Riutilizzasi Colonia Bolognese 2018-2020

Riutilizzasi Colonia Bolognese 2018-2020 è il titolo della sperimentazione che ha trasformato la Colonia da luogo dismesso e abbandonato in una fucina di eventi culturali, che hanno coinvolto per tre stagioni estive consecutive cittadini e turisti. Rigenerare per partecipare e partecipare per rigenerare è diventato lo slogan alla base dell’iniziativa. [a cura di Silvia Capelli]

a cura di Silvia Capelli, volontaria dell’Aps Il Palloncino Rosso di Rimini

Riutilizzasi Colonia Bolognese 2018-2020

Ci sono luoghi che per chi vive in una città di mare rimangono radicati nel cuore e nell’immaginario, la Colonia Bolognese è uno di questi. 

Adagiata lungo un tratto di arenile, a Miramare al confine tra il Comune di Rimini e di Riccione, la Colonia Bolognese opera dell’Ing. Ildebrando Tabarroni, inaugurata nell’agosto del 1932 alla presenza di Benito Mussolini, è chiusa dalla fine degli anni 70. 

Nulla o quasi è cambiato da allora, ad eccezione di qualche intervento di consolidamento, la colonia è rimasta chiusa e inutilizzata, prima a causa della crisi del mercato turistico e immobiliare, poi per via del fallimento dell’impresa che l’aveva acquistata per convertirla in una struttura ricettiva.  Nell’attesa che si faccia avanti qualche compratore, ci ha pensato la società civile a riaprire la Colonia dandole una nuova opportunità. Era il 17 maggio del 2018 quando l’Associazione di promozione sociale “Il Palloncino rosso” ha firmato una convenzione di comodato d’uso gratuito con la curatela fallimentare finalizzata al riuso temporaneo di una sala della Colonia tramite iniziative culturali. 

Riutilizzasi Colonia Bolognese 2018-2020 è il titolo della sperimentazione che ha trasformato la Colonia da luogo dismesso e abbandonato in una fucina di eventi culturali,  che hanno coinvolto per tre stagioni estive consecutive cittadini e turisti. 

Da maggio a settembre, la Colonia ha accolto attori, artisti, musicisti, fotografi, in un ricco palinsesto di attività ed eventi. Molti cittadini hanno preso parte all’iniziativa, , prima solo per curiosare tra i corridoi di un luogo chiuso e abbandonato da trent’anni, per poi rendersi sempre più partecipi, contribuendo a far rivivere uno spazio dimenticato, sottraendo il bene al degrado e trasformandolo in un teatro di sperimentazione di cittadinanza attiva. 

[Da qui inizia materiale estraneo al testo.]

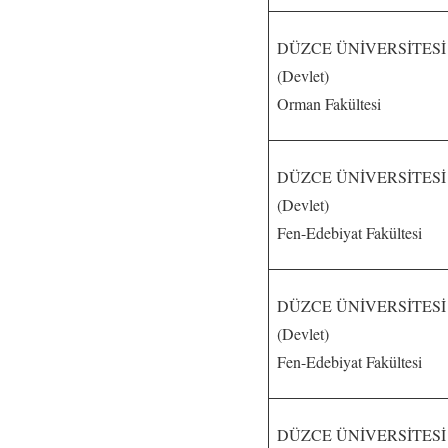
DÜZCE ÜNİVERSİTESİ
(Devlet)
Orman Fakültesi
DÜZCE ÜNİVERSİTESİ
(Devlet)
Fen-Edebiyat Fakültesi
DÜZCE ÜNİVERSİTESİ
(Devlet)
Fen-Edebiyat Fakültesi
DÜZCE ÜNİVERSİTESİ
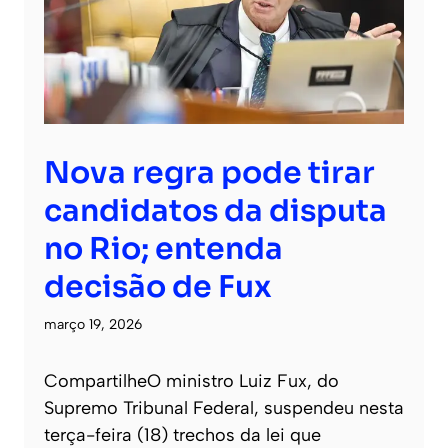
Nova regra pode tirar
candidatos da disputa
no Rio; entenda
decisão de Fux
março 19, 2026
CompartilheO ministro Luiz Fux, do
Supremo Tribunal Federal, suspendeu nesta
terça-feira (18) trechos da lei que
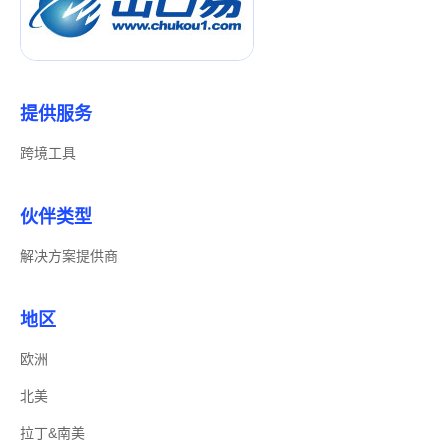
提供服务
跨境工具
伙伴类型
解决方案提供商
地区
欧洲
北美
拉丁&南美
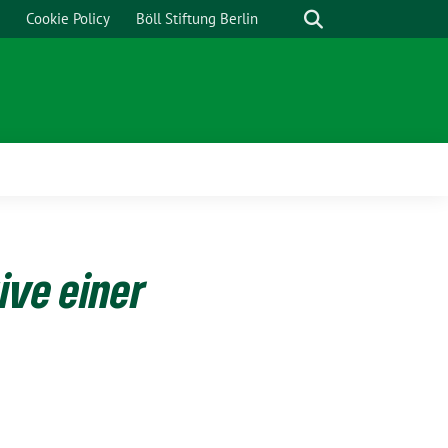
Cookie Policy
Böll Stiftung Berlin
ive einer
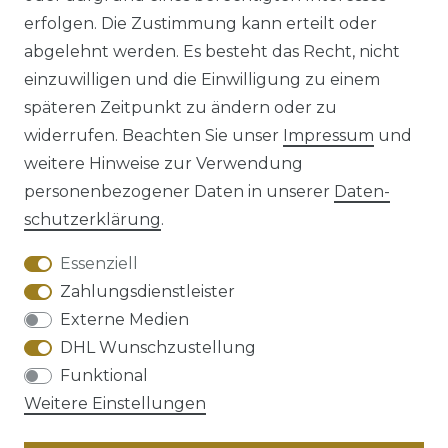
erfolgen. Die Zustimmung kann erteilt oder
abgelehnt werden. Es besteht das Recht, nicht
einzuwilligen und die Einwilligung zu einem
späteren Zeitpunkt zu ändern oder zu
Impressum
Daten­schutz­erklärung
widerrufen. Beachten Sie unser
Impressum
und
weitere Hinweise zur Verwendung
personenbezogener Daten in unserer
Daten­
schutz­erklärung
.
AGB
Barrierefreiheitserklärung
Essenziell
Zahlungsdienstleister
Externe Medien
DHL Wunschzustellung
Widerrufs­recht
Funktional
Weitere Einstellungen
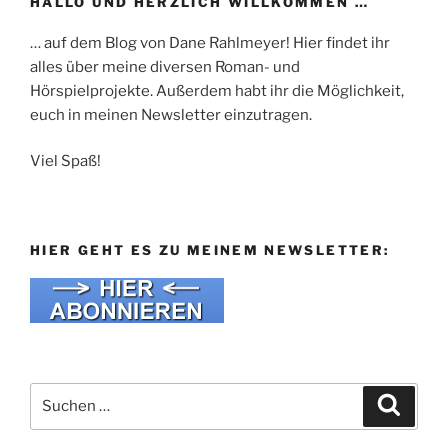
HALLO UND HERZLICH WILLKOMMEN …
… auf dem Blog von Dane Rahlmeyer! Hier findet ihr
alles über meine diversen Roman- und
Hörspielprojekte. Außerdem habt ihr die Möglichkeit,
euch in meinen Newsletter einzutragen.
Viel Spaß!
HIER GEHT ES ZU MEINEM NEWSLETTER:
Suche
Suche
nach:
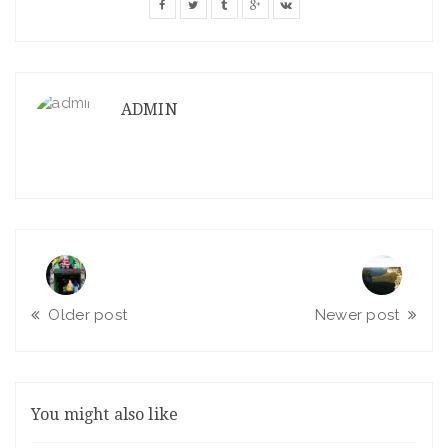
ADMIN
Older post
Newer post
You might also like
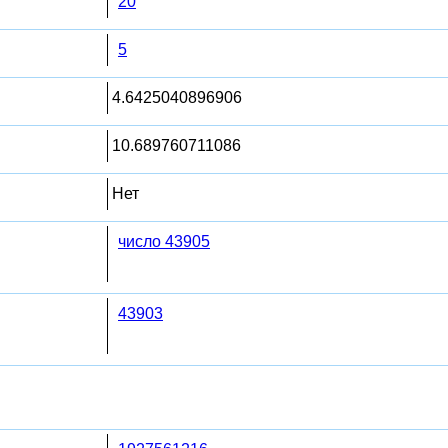
20
5
4.6425040896906
10.689760711086
Нет
число 43905
43903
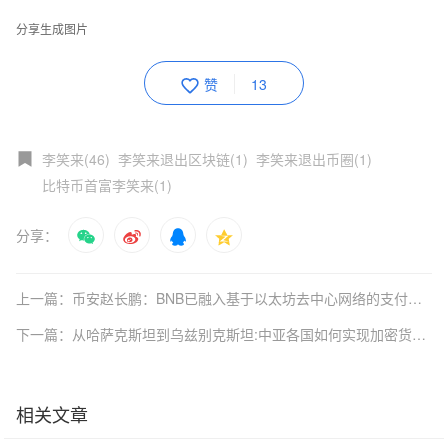
分享生成图片
赞
13
李笑来(46)
李笑来退出区块链(1)
李笑来退出币圈(1)
比特币首富李笑来(1)
分享：
上一篇：币安赵长鹏：BNB已融入基于以太坊去中心网络的支付生态系统
下一篇：从哈萨克斯坦到乌兹别克斯坦:中亚各国如何实现加密货币监管(下)
相关文章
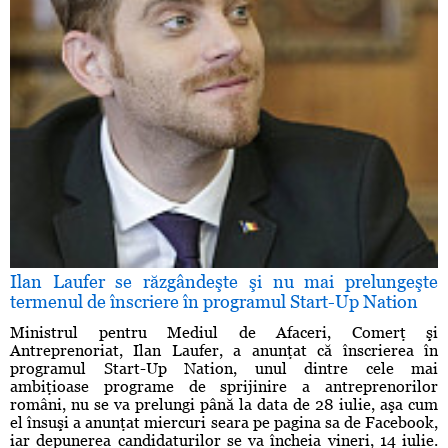
Ilan Laufer se răzgândeşte şi nu mai prelungeşte
termenul de înscriere în programul Start-Up Nation
Ministrul pentru Mediul de Afaceri, Comerţ şi
Antreprenoriat, Ilan Laufer, a anunţat că înscrierea în
programul Start-Up Nation, unul dintre cele mai
ambiţioase programe de sprijinire a antreprenorilor
români, nu se va prelungi până la data de 28 iulie, aşa cum
el însuşi a anunţat miercuri seara pe pagina sa de Facebook,
iar depunerea candidaturilor se va încheia vineri, 14 iulie.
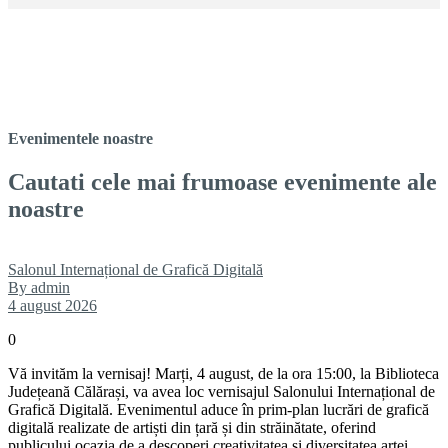
Evenimentele noastre
Cautati cele mai frumoase evenimente ale
noastre
Salonul Internațional de Grafică Digitală
By admin
4 august 2026
0
Vă invităm la vernisaj! Marți, 4 august, de la ora 15:00, la Biblioteca
Județeană Călărași, va avea loc vernisajul Salonului Internațional de
Grafică Digitală. Evenimentul aduce în prim-plan lucrări de grafică
digitală realizate de artiști din țară și din străinătate, oferind
publicului ocazia de a descoperi creativitatea și diversitatea artei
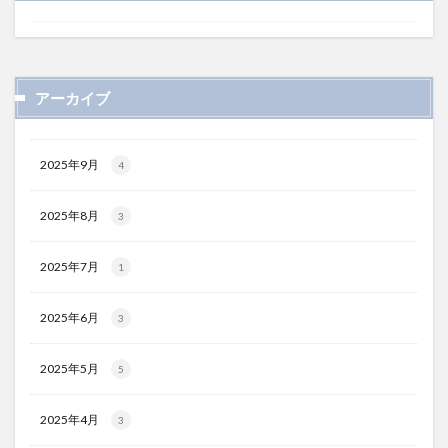
アーカイブ
2025年9月
4
2025年8月
3
2025年7月
1
2025年6月
3
2025年5月
5
2025年4月
3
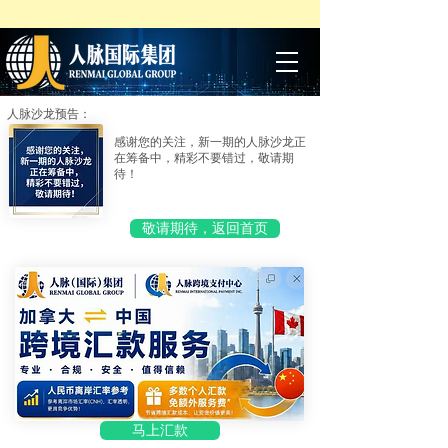
人脉沙龙预告：
感谢您的关注，新一期的人脉沙龙正
在筹备中，精彩不要错过，敬请期
待！
敬请期待，返回首页
马上汇款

Grazie alla fiducia e al contributo della curatela fallimentare, alla preziosa collaborazione con associazioni locali come le Città visibili e delle strutture turistiche come alcuni operatori di spiaggia e di Rimini terme, il progetto Riutilizzasi Colonia Bolognese, con il patrocinio del Comune di Rimini ha dimostrato che i luoghi abbandonati possono essere rigenerati dalla scintilla della partecipazione civica. Il progetto, per sua natura aperto e inclusivo, ha favorito la possibilità per i cittadini di tutte le generazioni di tornare a vivere la quotidianità di un luogo abbandonato, nella convinzione che il valore di un bene dismesso, sia pubblico che privato, non dipende solo dal suo valore economico o dalla sua riconoscibilità ma anche dalla restituzione di un valore d’uso in riferimento sia al contesto che alla comunità a cui appartiene.

Con questo progetto, che si è concluso a settembre 2020, i volontari dell’associazione hanno dimostrato  come sia possibile  affrontare il degrado e la marginalità di alcuni luoghi innescando processi di bonifica culturale attraverso la partecipazione attiva dei cittadini. “Rigenerare per partecipare e partecipare per rigenerare” è diventato in poco tempo il motto dell’associazione. Dopo questi tre anni di sperimentazione, racconta il presidente Luca Zamagni, sono maturi i tempi per una riflessione aperta, rivolta a capire in quali forme e in quali modi si possa rendere stabile la collaborazione tra singoli cittadini, associazioni, comitati territoriali ed Amministrazioni locali, per garantire la continuità di progetti di riutilizzo di beni dismessi riconvertiti a spazi di aggregazione civica. 

Per dirla con le parole di Salvatore Settis, una nuova idea di Italia è possibile e parte “da un’etica della cittadinanza fondata non sulla indignazione ma sulla consapevolezza”, assumendoci la nostra responsabilità di cittadini, in prima persona e recuperando lo spirito comunitario in nome delle generazioni future.